Brief A:
Answer these questions using the H5N1 Q&A transcript:
(i) At which hospital does Sonya Stokes work as an emergency physician?
(ii) In which counties does Stokes say positive rapid influenza tests are not sent to DPH?
(iii) According to Nirav Shah, was the April 1 confirmed case cow to human or poultry to human?
Brief B:
Resume the H5N1 Q&A transcript, picking up right after its final sentence.
**** Source passage ****
Q: Rochelle Lipsitz, International SOS. Can you talk a little bit about the collaboration you're doing with international countries and the WHO? Have there been any upticks in any other country?

 

Q: Sonya Stokes, I'm an emergency physician at Saint Francis Memorial Hospital. My question is about potential gaps in our syndromic surveillance. In outpatient clinical settings, we are typically using rapid influenza diagnostic tests for patients with flu-like illness. When practicing in rural communities and Mendocino and Sonoma counties, positive RADTs are not sent to DPH. They are immediately discarded unless these patients require hospitalization. Now it is known these tests are unable to distinguish between influenza A subtypes. Given we are seeing unseasonable cases of influenza A in multiple regions, including I have personally diagnosed four in the past four weeks, what is the likelihood we are missing cases of H5N1 and instead misdiagnosing flu A, especially in catchment areas where patients have high contact with cattle and poultry?

 

Q: Devi Sridhar, University of Edinburgh. The April 1 confirmed case, was that cow to human or was that poultry to human? Are you able to see that they're actually getting it from cattle?

 

Nirav Shah:

Taking those in reverse order. Debbie, that was cow to human based on the lack of exposures to any other poultry or tiny poultry. I'll come back to the diagnostics question.
**** Extracted records ****
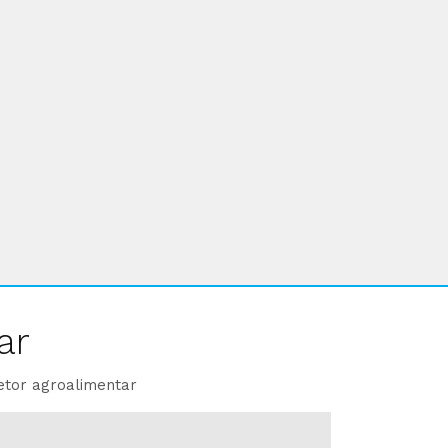
ar
etor agroalimentar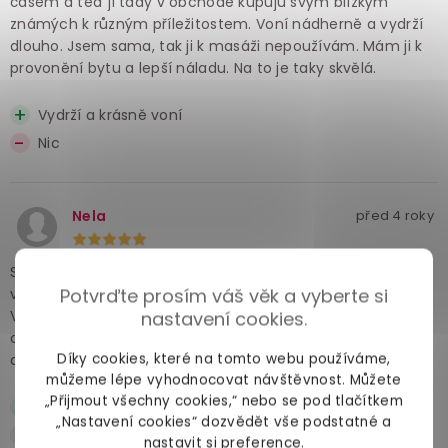
časem a teď ji tady v obchodě kupuju svým blízkým
známých k různým příležitostem. Voní nádherně a vydrží
dlouho. Jsem sama, tak ji k masáži nepoužívám. Mám ji k
provonění bytu a lepší náladu. Na to je taky skvělá.
Vydrží a krásně voní
Nic
Nela
před 4 roky
Skvělý produkt! S přítelem jsme už vyzkoušeli další dvě
Potvrďte prosím váš věk a vyberte si
vůně. Všechny mají skvělé aroma a jemnou texturu.
Velmi dobře se hodí i na delší masáže. Naprosto jsme si ho
nastavení cookies.
oblíbili. Je taky fajn, že vás olej nespálí. Každopádně
Díky cookies, které na tomto webu používáme,
doporučuju sfouknout plamen před litím na tělo.
můžeme lépe vyhodnocovat návštěvnost. Můžete
„Přijmout všechny cookies,“ nebo se pod tlačítkem
Aroma
„Nastavení cookies“ dozvědět vše podstatné a
Textura
nastavit si preference.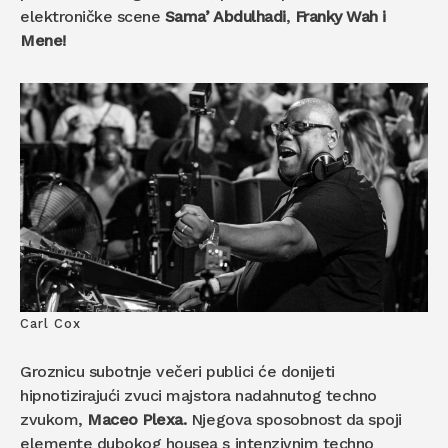
elektroničke scene
Sama’ Abdulhadi
,
Franky Wah i
Mene!
Carl Cox
Groznicu subotnje večeri publici će donijeti
hipnotizirajući zvuci majstora nadahnutog techno
zvukom,
Maceo Plexa.
Njegova sposobnost da spoji
elemente dubokog housea s intenzivnim techno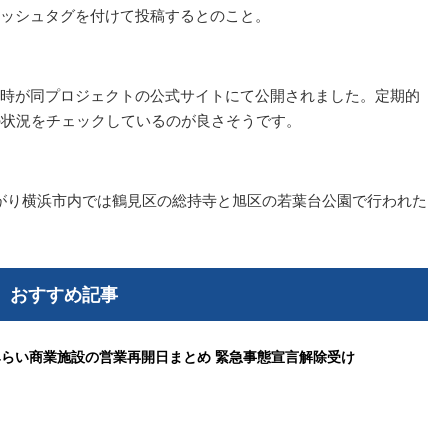
ッシュタグを付けて投稿するとのこと。
時が同プロジェクトの公式サイトにて公開されました。定期的
の状況をチェックしているのが良さそうです。
が上がり横浜市内では鶴見区の総持寺と旭区の若葉台公園で行われた
おすすめ記事
らい商業施設の営業再開日まとめ 緊急事態宣言解除受け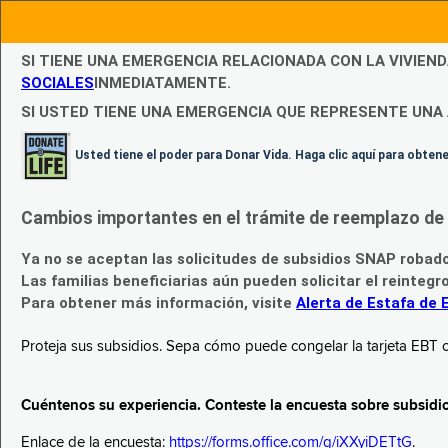
SI TIENE UNA EMERGENCIA RELACIONADA CON LA VIVIEN
SOCIALES
INMEDIATAMENTE.
SI USTED TIENE UNA EMERGENCIA QUE REPRESENTE UNA 
Usted tiene el poder para Donar Vida. Haga clic aquí para obte
Cambios importantes en el trámite de reemplazo de l
Ya no se aceptan las solicitudes de subsidios SNAP robad
Las familias beneficiarias aún pueden solicitar el reintegr
Para obtener más información, visite
Alerta de Estafa de 
Proteja sus subsidios. Sepa cómo puede congelar la tarjeta EBT c
Cuéntenos su experiencia. Conteste la encuesta sobre subsidi
Enlace de la encuesta:
https://forms.office.com/g/iXXyiDETtG
.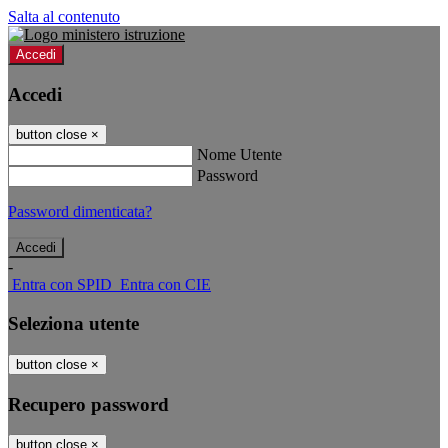
Salta al contenuto
Accedi
Accedi
button close
×
Nome Utente
Password
Password dimenticata?
-
Entra con SPID
Entra con CIE
Seleziona utente
button close
×
Recupero password
button close
×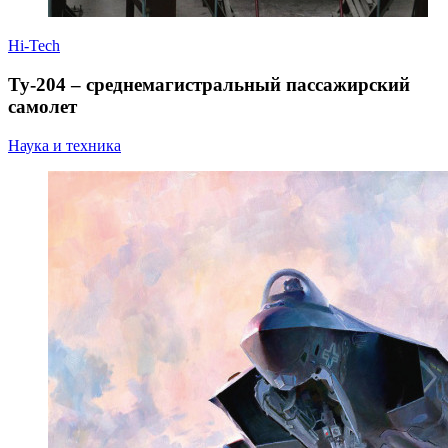
Hi-Tech
Ту-204 – среднемагистральный пассажирский
самолет
Наука и техника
****
Written answer A:
(i) Saint Francis Memorial Hospital
(ii) Mendocino and Sonoma counties
(iii) Cow to human

Written answer B:
Rochelle, on the question of international collaboration, I'd be remiss if one of the keys to our international collaboration, I didn't call out Dr. Gawande is here. He and his team at USAID are critical to that. CDC’s influenza division also has over two decades of bilateral relationships with influenza laboratories and clinicians in a number of states, including via the WHO. We’re on a number of panels where we're sharing a lot of the scientific information that I've discussed here today in real time. We have not seen significant increases in H5 activity that are above the norm for what we might see, based on where the country is located. There are periodic flare ups of H5, typically associated with poultry, and then in Vietnam, more cases of H7 that we've seen recently there. All of this is on our website, thankfully, but we keep very close tabs on these things. There have been recent cases in Cambodia, one in India, etc. So we're in very close contact because of the implications.

 

There was a question from Bruce around who makes the call, it's a collective decision. It's not only one single person. As you can imagine, there are myriad dynamics and tradeoffs here, and so it would be unfair, almost inhuman, to task one person with carrying the weight of that decision. It's a collective of folks, some of which are at CDC, some of which are broader at HHS, some of which are down the street here. Regarding misdiagnosis of potential H5 cases, that is a risk of misdiagnosis in any infectious disease situation, particularly in situations where the baseline prevalence is increasing. We don't have any evidence that that's happening based on the testing that we've done so far. But as we're thinking about the models that we undertake, that's always a consideration that we have in our sensitivity analysis. Again, I wish we had better data around testing. We're getting there, but it's a task right now.

 

Thomas Bollyky:

We have one minute left. What has your experience being a state official during COVID-19 brought you in this response that perhaps not all your CDC colleagues have, or those from other agencies that have been involved in this response?

 

Nirav Shah:

So you know, we don't have I'll be I'll get it done in a minute. We don't have a national public health system in the United States, but what we do have is a nationwide public health system and the effector arms of that public health system are state and local health departments: county, city and state health departments. We can talk about all we want to in Atlanta, but the job is done at the local level, and so having that perspective has been really critical as we think about policies from a public health lens.

 

Thomas Bollyky: 

Great. I want to thank Dr. Shah for joining us today and all of you. Apologies again for those questions I didn't get to. I also want to thank my colleagues for organizing this event. As I mentioned, we will post this video as fast as we can.